**PROBLEM**
Everything in the listing that follows should be reproduced exactly except the pictures.

**THE DATA**
* * *
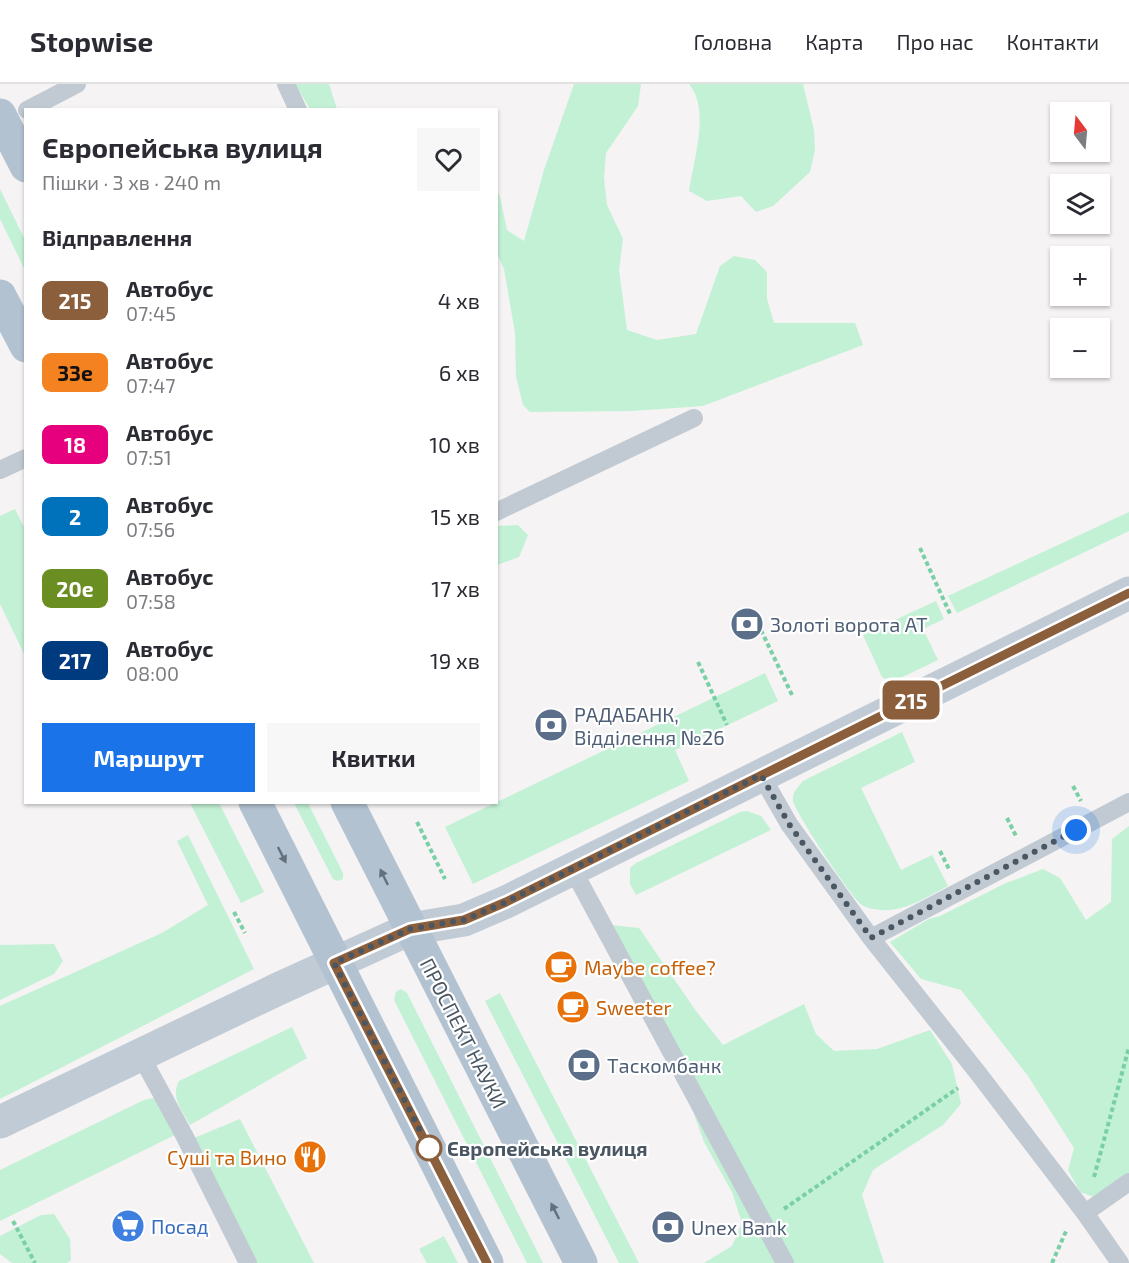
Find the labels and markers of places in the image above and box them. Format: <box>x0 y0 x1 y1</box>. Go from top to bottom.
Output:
bank icon: Золоті ворота АТ <box>729 606 765 642</box>
place label: Золоті ворота АТ <box>770 612 928 636</box>
place label: РАДАБАНК, Відділення №26 <box>574 702 725 749</box>
bank icon: РАДАБАНК, Відділення №26 <box>533 707 569 743</box>
cafe icon: Maybe coffee? <box>543 949 579 985</box>
place label: Maybe coffee? <box>584 955 716 979</box>
cafe icon: Sweeter <box>555 989 591 1025</box>
place label: Sweeter <box>596 995 671 1019</box>
bank icon: Таскомбанк <box>566 1047 602 1083</box>
place label: Таскомбанк <box>607 1053 722 1077</box>
marker: Європейська вулиця <box>416 1135 442 1161</box>
place label: Європейська вулиця <box>447 1136 648 1160</box>
restaurant icon: Суші та Вино <box>292 1139 328 1175</box>
place label: Суші та Вино <box>167 1145 287 1170</box>
supermarket icon: Посад <box>110 1208 146 1244</box>
bank icon: Unex Bank <box>650 1209 686 1245</box>
place label: Посад <box>151 1214 208 1238</box>
place label: Unex Bank <box>691 1215 787 1239</box>

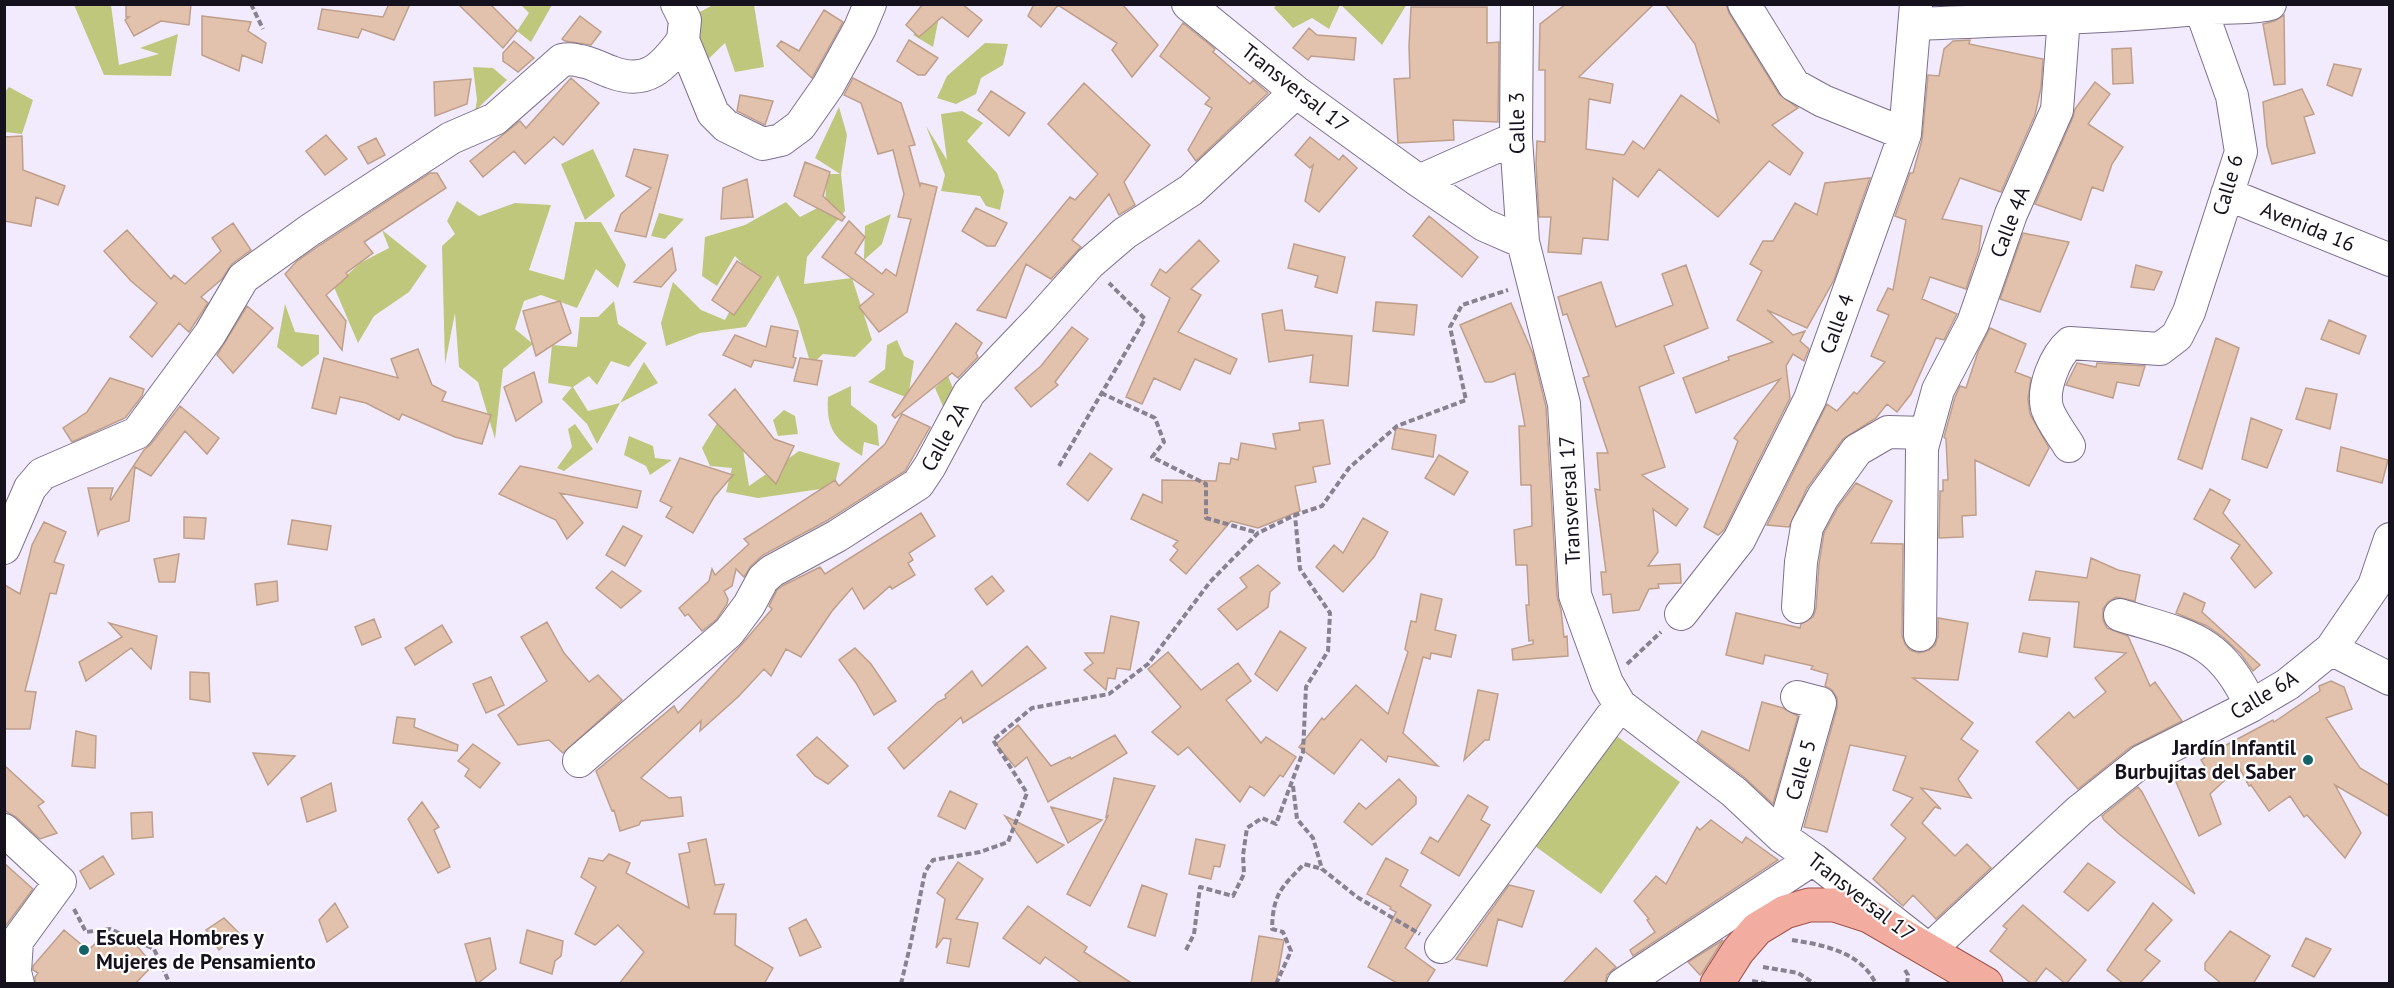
* * *
**SOLUTION TO THIS EXERCISE**
Find the labels and markers of places in the image above and box them. Format: <box>x0 y0 x1 y1</box>. Go from top to bottom.
Output:
bank icon: Золоті ворота АТ <box>729 606 765 642</box>
place label: Золоті ворота АТ <box>770 612 928 636</box>
place label: РАДАБАНК, Відділення №26 <box>574 702 725 749</box>
bank icon: РАДАБАНК, Відділення №26 <box>533 707 569 743</box>
cafe icon: Maybe coffee? <box>543 949 579 985</box>
place label: Maybe coffee? <box>584 955 716 979</box>
cafe icon: Sweeter <box>555 989 591 1025</box>
place label: Sweeter <box>596 995 671 1019</box>
bank icon: Таскомбанк <box>566 1047 602 1083</box>
place label: Таскомбанк <box>607 1053 722 1077</box>
marker: Європейська вулиця <box>416 1135 442 1161</box>
place label: Європейська вулиця <box>447 1136 648 1160</box>
restaurant icon: Суші та Вино <box>292 1139 328 1175</box>
place label: Суші та Вино <box>167 1145 287 1170</box>
supermarket icon: Посад <box>110 1208 146 1244</box>
bank icon: Unex Bank <box>650 1209 686 1245</box>
place label: Посад <box>151 1214 208 1238</box>
place label: Unex Bank <box>691 1215 787 1239</box>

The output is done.